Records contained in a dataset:
>>>

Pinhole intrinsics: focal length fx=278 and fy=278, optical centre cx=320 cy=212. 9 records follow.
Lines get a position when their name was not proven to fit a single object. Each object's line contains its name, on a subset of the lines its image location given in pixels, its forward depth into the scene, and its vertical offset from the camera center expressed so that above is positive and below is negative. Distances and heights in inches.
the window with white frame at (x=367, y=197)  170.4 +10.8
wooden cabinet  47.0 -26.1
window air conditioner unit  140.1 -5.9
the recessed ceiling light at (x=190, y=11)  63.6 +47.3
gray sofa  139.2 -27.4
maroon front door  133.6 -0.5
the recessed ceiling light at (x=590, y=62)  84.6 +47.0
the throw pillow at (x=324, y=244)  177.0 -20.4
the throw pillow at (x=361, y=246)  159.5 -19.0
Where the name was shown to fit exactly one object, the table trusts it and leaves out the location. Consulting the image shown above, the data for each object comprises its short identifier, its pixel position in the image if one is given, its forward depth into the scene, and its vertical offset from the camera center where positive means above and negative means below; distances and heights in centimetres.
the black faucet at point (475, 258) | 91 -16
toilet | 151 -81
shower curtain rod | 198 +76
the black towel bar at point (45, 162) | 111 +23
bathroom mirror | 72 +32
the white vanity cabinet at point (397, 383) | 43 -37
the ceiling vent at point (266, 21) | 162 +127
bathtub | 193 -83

<<<
>>>

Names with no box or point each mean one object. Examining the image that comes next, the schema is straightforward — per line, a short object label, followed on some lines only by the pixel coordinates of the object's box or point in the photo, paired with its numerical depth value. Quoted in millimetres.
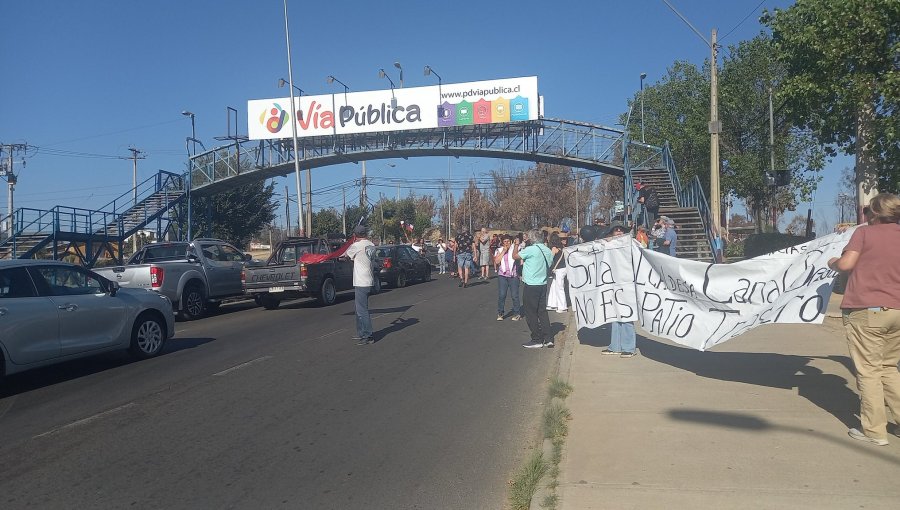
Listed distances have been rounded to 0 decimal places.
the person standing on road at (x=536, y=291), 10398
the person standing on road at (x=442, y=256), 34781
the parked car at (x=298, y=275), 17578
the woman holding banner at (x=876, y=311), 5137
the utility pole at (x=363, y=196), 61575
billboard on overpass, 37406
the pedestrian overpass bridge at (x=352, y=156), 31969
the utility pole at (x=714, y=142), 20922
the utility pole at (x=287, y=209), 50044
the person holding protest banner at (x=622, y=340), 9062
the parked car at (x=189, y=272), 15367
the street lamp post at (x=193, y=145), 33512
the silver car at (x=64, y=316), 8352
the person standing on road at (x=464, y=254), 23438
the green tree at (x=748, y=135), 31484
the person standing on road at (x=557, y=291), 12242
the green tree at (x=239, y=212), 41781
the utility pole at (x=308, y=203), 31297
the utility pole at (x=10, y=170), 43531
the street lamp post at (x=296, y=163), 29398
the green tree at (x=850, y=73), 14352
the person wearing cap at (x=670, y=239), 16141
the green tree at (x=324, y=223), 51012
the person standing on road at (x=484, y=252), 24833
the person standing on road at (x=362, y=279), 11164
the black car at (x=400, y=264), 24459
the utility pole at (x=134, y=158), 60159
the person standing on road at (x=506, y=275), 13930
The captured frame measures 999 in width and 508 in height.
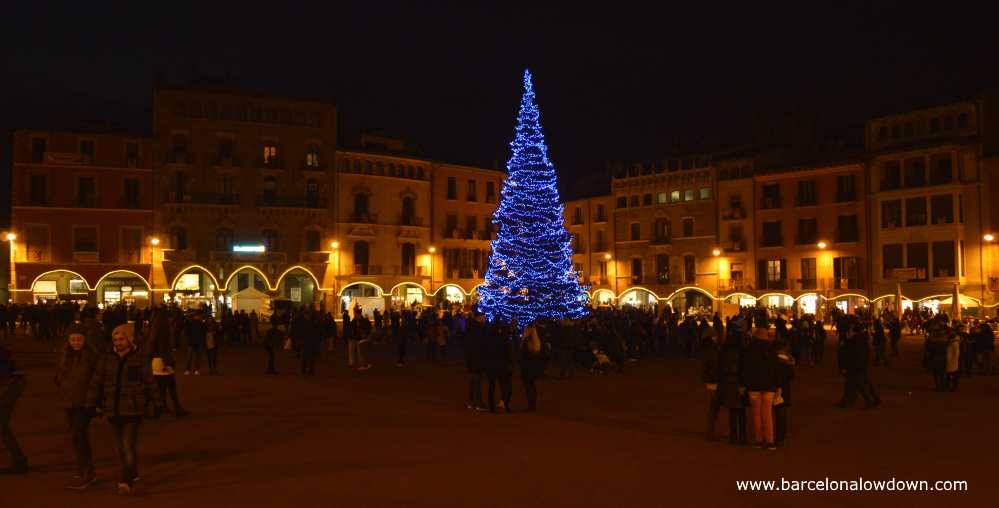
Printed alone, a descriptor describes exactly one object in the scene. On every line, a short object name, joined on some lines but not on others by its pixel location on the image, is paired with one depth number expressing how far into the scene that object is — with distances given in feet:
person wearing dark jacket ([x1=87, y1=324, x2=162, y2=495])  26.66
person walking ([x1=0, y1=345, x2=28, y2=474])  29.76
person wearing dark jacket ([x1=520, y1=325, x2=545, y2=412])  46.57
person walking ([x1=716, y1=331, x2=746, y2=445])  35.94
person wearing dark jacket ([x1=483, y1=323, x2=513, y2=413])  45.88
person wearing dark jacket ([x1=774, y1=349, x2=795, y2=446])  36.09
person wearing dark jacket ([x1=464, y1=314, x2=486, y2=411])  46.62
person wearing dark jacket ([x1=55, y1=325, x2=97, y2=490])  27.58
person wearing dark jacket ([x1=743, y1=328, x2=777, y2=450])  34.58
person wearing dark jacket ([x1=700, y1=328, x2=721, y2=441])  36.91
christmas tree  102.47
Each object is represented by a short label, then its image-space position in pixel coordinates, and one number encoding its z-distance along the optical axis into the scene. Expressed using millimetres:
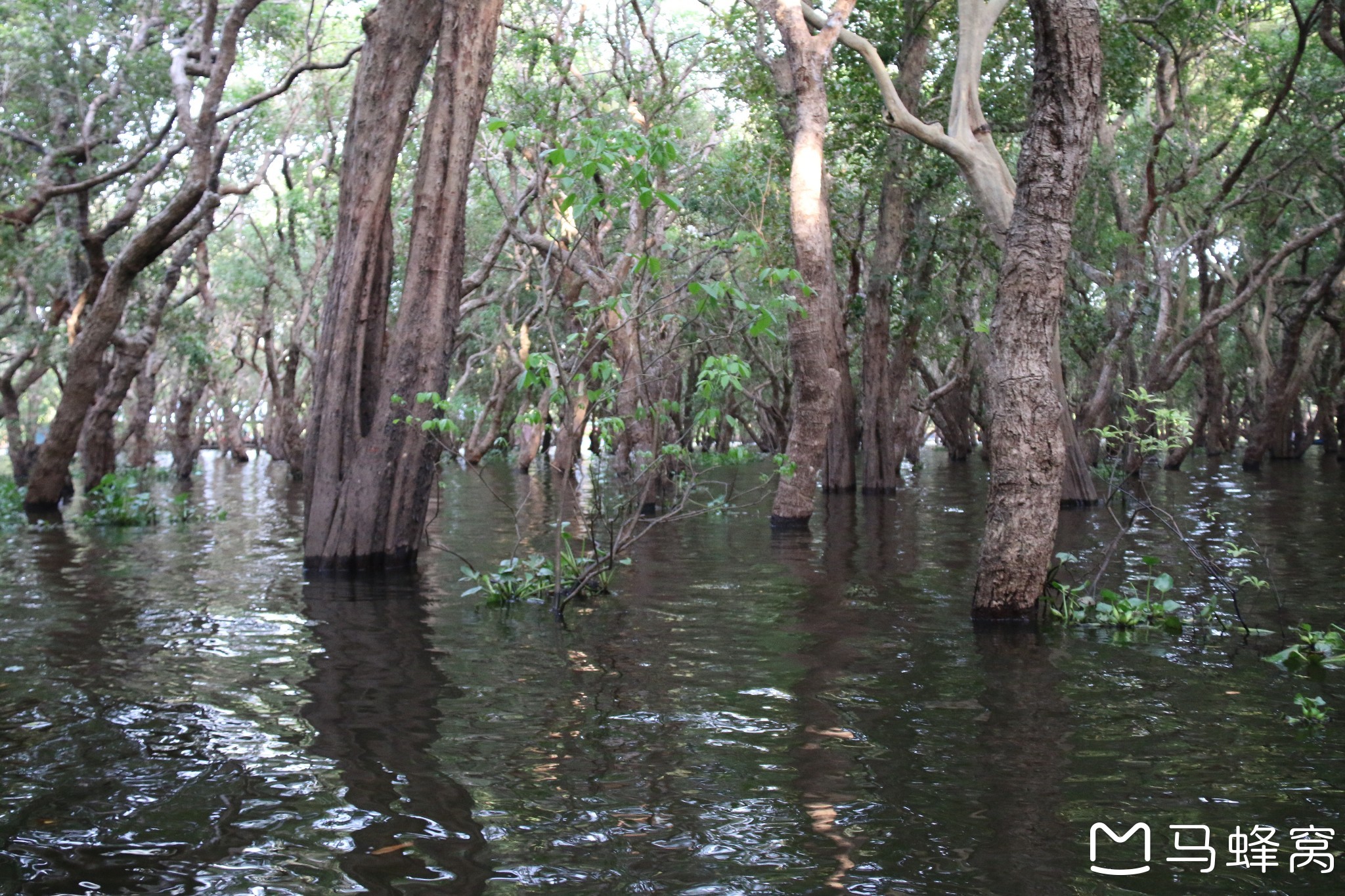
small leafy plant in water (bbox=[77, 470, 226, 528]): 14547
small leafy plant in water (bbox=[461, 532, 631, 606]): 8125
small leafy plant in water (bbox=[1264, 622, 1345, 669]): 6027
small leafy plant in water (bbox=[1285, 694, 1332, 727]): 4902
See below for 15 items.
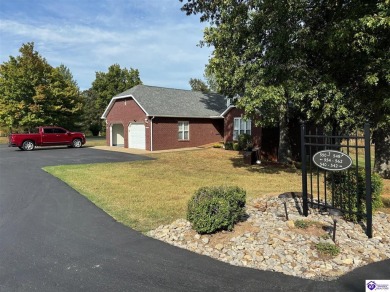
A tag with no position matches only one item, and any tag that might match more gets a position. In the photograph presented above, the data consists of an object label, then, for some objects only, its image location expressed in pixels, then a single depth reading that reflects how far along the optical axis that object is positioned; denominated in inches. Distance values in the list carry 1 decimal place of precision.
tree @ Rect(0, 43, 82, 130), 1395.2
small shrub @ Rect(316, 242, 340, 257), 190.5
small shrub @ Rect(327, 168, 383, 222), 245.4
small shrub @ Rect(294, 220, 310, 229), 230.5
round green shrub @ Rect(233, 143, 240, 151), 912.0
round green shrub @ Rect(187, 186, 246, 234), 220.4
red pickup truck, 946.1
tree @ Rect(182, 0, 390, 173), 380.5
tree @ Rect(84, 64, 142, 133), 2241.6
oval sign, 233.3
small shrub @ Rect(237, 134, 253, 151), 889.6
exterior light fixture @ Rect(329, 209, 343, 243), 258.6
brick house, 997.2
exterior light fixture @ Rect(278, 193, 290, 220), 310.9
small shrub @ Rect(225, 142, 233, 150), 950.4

<<<

Among the entries above, take the lines from the one with "Names with no" through the one with "the green tree at (x=324, y=223), 51012" and retype them exactly, leaving out the pictures.

Names with no box or point each mean one object. Examining the image that comes next, the schema is straightforward — per line, a short object label, followed on some lines only by the pixel coordinates of the object's box or point in the photo, paired with its numerical depth value. Quoted in millimetres.
Listed distances have been rounded to 0 decimal places.
the person standing on road at (x=536, y=291), 10398
the person standing on road at (x=442, y=256), 34781
the parked car at (x=298, y=275), 17578
the woman holding banner at (x=876, y=311), 5137
the utility pole at (x=363, y=196), 61575
billboard on overpass, 37406
the pedestrian overpass bridge at (x=352, y=156), 31969
the utility pole at (x=714, y=142), 20922
the utility pole at (x=287, y=209), 50044
the person holding protest banner at (x=622, y=340), 9062
the parked car at (x=189, y=272), 15367
the street lamp post at (x=193, y=145), 33512
the silver car at (x=64, y=316), 8352
the person standing on road at (x=464, y=254), 23438
the green tree at (x=748, y=135), 31484
the person standing on road at (x=557, y=291), 12242
the green tree at (x=239, y=212), 41781
the utility pole at (x=308, y=203), 31297
the utility pole at (x=10, y=170), 43531
the street lamp post at (x=296, y=163), 29398
the green tree at (x=850, y=73), 14352
the person wearing cap at (x=670, y=239), 16141
the green tree at (x=324, y=223), 51012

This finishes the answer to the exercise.